Could you repeat the whole listing below exactly as it stands?

Records for this exercise
Segment Open

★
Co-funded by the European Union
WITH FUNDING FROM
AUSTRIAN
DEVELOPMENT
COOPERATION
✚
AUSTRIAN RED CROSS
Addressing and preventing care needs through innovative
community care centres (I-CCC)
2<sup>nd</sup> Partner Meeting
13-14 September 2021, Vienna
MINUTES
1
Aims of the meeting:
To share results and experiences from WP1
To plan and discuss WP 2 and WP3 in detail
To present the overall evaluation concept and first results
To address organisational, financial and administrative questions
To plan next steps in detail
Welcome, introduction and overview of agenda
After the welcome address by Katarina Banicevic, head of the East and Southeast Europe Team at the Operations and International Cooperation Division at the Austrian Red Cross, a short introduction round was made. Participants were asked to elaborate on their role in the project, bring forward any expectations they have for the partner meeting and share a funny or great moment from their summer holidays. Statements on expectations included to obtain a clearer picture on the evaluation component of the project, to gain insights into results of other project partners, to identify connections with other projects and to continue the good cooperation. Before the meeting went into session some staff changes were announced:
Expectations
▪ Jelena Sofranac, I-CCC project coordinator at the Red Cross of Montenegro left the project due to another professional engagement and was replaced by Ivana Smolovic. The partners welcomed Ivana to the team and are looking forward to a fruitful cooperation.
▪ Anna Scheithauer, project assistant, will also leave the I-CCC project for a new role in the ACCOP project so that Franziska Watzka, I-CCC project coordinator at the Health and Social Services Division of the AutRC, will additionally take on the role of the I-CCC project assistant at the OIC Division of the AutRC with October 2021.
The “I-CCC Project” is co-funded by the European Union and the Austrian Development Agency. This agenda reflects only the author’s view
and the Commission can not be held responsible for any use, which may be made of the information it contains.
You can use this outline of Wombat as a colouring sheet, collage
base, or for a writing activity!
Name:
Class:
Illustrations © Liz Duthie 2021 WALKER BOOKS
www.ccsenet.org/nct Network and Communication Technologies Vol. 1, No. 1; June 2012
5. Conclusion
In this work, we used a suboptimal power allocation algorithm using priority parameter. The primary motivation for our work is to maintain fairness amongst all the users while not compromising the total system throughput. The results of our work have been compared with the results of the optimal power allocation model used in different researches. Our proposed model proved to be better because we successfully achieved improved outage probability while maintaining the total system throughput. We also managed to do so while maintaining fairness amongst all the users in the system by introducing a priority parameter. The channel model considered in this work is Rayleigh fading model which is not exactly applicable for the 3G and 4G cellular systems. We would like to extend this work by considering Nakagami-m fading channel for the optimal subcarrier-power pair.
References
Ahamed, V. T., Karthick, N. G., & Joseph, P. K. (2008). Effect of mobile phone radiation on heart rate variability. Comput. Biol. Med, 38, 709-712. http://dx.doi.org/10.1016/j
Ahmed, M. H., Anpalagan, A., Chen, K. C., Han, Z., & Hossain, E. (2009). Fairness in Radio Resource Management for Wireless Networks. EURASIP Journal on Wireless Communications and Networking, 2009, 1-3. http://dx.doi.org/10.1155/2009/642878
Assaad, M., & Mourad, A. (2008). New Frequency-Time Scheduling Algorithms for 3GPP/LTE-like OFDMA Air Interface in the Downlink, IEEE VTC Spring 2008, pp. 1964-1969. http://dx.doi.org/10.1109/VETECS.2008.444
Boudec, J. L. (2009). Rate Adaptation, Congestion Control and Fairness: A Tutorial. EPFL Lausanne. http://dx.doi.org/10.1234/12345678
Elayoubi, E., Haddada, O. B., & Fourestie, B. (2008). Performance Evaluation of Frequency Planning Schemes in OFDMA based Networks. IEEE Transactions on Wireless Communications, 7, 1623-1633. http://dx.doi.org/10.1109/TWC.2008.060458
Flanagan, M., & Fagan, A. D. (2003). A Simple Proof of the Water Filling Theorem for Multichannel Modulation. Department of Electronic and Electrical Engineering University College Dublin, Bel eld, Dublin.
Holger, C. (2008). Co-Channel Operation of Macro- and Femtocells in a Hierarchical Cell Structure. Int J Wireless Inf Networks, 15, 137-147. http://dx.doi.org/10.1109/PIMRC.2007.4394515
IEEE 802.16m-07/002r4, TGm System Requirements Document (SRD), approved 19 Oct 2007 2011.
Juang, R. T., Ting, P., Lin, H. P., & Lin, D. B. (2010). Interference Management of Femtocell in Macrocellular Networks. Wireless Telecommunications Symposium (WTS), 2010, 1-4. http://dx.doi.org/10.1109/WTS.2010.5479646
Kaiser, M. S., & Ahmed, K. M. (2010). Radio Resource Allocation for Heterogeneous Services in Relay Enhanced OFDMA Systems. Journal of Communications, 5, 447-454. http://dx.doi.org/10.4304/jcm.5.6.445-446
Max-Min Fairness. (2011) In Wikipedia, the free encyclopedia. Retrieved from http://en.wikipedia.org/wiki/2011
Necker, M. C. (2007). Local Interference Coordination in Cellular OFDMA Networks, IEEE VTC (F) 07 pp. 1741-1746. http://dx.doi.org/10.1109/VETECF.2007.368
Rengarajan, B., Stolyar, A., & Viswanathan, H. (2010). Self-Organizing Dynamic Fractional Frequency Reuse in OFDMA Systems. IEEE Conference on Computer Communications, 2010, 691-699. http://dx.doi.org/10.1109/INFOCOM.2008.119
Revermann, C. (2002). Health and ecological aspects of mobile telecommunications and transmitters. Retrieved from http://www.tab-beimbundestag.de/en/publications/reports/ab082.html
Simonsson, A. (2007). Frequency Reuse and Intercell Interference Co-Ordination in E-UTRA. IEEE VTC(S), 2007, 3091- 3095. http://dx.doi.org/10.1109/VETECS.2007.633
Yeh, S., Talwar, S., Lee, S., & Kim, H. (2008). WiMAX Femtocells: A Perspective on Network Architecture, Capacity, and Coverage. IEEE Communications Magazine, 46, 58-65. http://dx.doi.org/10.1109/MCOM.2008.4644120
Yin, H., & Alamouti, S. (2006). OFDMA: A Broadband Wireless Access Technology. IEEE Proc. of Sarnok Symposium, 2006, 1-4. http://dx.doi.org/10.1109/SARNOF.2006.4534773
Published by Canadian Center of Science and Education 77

Segment Closed

Exercise output
★
Co-funded by the European Union
WITH FUNDING FROM
AUSTRIAN
DEVELOPMENT
COOPERATION
✚
AUSTRIAN RED CROSS
Addressing and preventing care needs through innovative
community care centres (I-CCC)
2<sup>nd</sup> Partner Meeting
13-14 September 2021, Vienna
MINUTES
1
Aims of the meeting:
To share results and experiences from WP1
To plan and discuss WP 2 and WP3 in detail
To present the overall evaluation concept and first results
To address organisational, financial and administrative questions
To plan next steps in detail
Welcome, introduction and overview of agenda
After the welcome address by Katarina Banicevic, head of the East and Southeast Europe Team at the Operations and International Cooperation Division at the Austrian Red Cross, a short introduction round was made. Participants were asked to elaborate on their role in the project, bring forward any expectations they have for the partner meeting and share a funny or great moment from their summer holidays. Statements on expectations included to obtain a clearer picture on the evaluation component of the project, to gain insights into results of other project partners, to identify connections with other projects and to continue the good cooperation. Before the meeting went into session some staff changes were announced:
Expectations
▪ Jelena Sofranac, I-CCC project coordinator at the Red Cross of Montenegro left the project due to another professional engagement and was replaced by Ivana Smolovic. The partners welcomed Ivana to the team and are looking forward to a fruitful cooperation.
▪ Anna Scheithauer, project assistant, will also leave the I-CCC project for a new role in the ACCOP project so that Franziska Watzka, I-CCC project coordinator at the Health and Social Services Division of the AutRC, will additionally take on the role of the I-CCC project assistant at the OIC Division of the AutRC with October 2021.
The “I-CCC Project” is co-funded by the European Union and the Austrian Development Agency. This agenda reflects only the author’s view
and the Commission can not be held responsible for any use, which may be made of the information it contains.
You can use this outline of Wombat as a colouring sheet, collage
base, or for a writing activity!
Name:
Class:
Illustrations © Liz Duthie 2021 WALKER BOOKS
www.ccsenet.org/nct Network and Communication Technologies Vol. 1, No. 1; June 2012
5. Conclusion
In this work, we used a suboptimal power allocation algorithm using priority parameter. The primary motivation for our work is to maintain fairness amongst all the users while not compromising the total system throughput. The results of our work have been compared with the results of the optimal power allocation model used in different researches. Our proposed model proved to be better because we successfully achieved improved outage probability while maintaining the total system throughput. We also managed to do so while maintaining fairness amongst all the users in the system by introducing a priority parameter. The channel model considered in this work is Rayleigh fading model which is not exactly applicable for the 3G and 4G cellular systems. We would like to extend this work by considering Nakagami-m fading channel for the optimal subcarrier-power pair.
References
Ahamed, V. T., Karthick, N. G., & Joseph, P. K. (2008). Effect of mobile phone radiation on heart rate variability. Comput. Biol. Med, 38, 709-712. http://dx.doi.org/10.1016/j
Ahmed, M. H., Anpalagan, A., Chen, K. C., Han, Z., & Hossain, E. (2009). Fairness in Radio Resource Management for Wireless Networks. EURASIP Journal on Wireless Communications and Networking, 2009, 1-3. http://dx.doi.org/10.1155/2009/642878
Assaad, M., & Mourad, A. (2008). New Frequency-Time Scheduling Algorithms for 3GPP/LTE-like OFDMA Air Interface in the Downlink, IEEE VTC Spring 2008, pp. 1964-1969. http://dx.doi.org/10.1109/VETECS.2008.444
Boudec, J. L. (2009). Rate Adaptation, Congestion Control and Fairness: A Tutorial. EPFL Lausanne. http://dx.doi.org/10.1234/12345678
Elayoubi, E., Haddada, O. B., & Fourestie, B. (2008). Performance Evaluation of Frequency Planning Schemes in OFDMA based Networks. IEEE Transactions on Wireless Communications, 7, 1623-1633. http://dx.doi.org/10.1109/TWC.2008.060458
Flanagan, M., & Fagan, A. D. (2003). A Simple Proof of the Water Filling Theorem for Multichannel Modulation. Department of Electronic and Electrical Engineering University College Dublin, Bel eld, Dublin.
Holger, C. (2008). Co-Channel Operation of Macro- and Femtocells in a Hierarchical Cell Structure. Int J Wireless Inf Networks, 15, 137-147. http://dx.doi.org/10.1109/PIMRC.2007.4394515
IEEE 802.16m-07/002r4, TGm System Requirements Document (SRD), approved 19 Oct 2007 2011.
Juang, R. T., Ting, P., Lin, H. P., & Lin, D. B. (2010). Interference Management of Femtocell in Macrocellular Networks. Wireless Telecommunications Symposium (WTS), 2010, 1-4. http://dx.doi.org/10.1109/WTS.2010.5479646
Kaiser, M. S., & Ahmed, K. M. (2010). Radio Resource Allocation for Heterogeneous Services in Relay Enhanced OFDMA Systems. Journal of Communications, 5, 447-454. http://dx.doi.org/10.4304/jcm.5.6.445-446
Max-Min Fairness. (2011) In Wikipedia, the free encyclopedia. Retrieved from http://en.wikipedia.org/wiki/2011
Necker, M. C. (2007). Local Interference Coordination in Cellular OFDMA Networks, IEEE VTC (F) 07 pp. 1741-1746. http://dx.doi.org/10.1109/VETECF.2007.368
Rengarajan, B., Stolyar, A., & Viswanathan, H. (2010). Self-Organizing Dynamic Fractional Frequency Reuse in OFDMA Systems. IEEE Conference on Computer Communications, 2010, 691-699. http://dx.doi.org/10.1109/INFOCOM.2008.119
Revermann, C. (2002). Health and ecological aspects of mobile telecommunications and transmitters. Retrieved from http://www.tab-beimbundestag.de/en/publications/reports/ab082.html
Simonsson, A. (2007). Frequency Reuse and Intercell Interference Co-Ordination in E-UTRA. IEEE VTC(S), 2007, 3091- 3095. http://dx.doi.org/10.1109/VETECS.2007.633
Yeh, S., Talwar, S., Lee, S., & Kim, H. (2008). WiMAX Femtocells: A Perspective on Network Architecture, Capacity, and Coverage. IEEE Communications Magazine, 46, 58-65. http://dx.doi.org/10.1109/MCOM.2008.4644120
Yin, H., & Alamouti, S. (2006). OFDMA: A Broadband Wireless Access Technology. IEEE Proc. of Sarnok Symposium, 2006, 1-4. http://dx.doi.org/10.1109/SARNOF.2006.4534773
Published by Canadian Center of Science and Education 77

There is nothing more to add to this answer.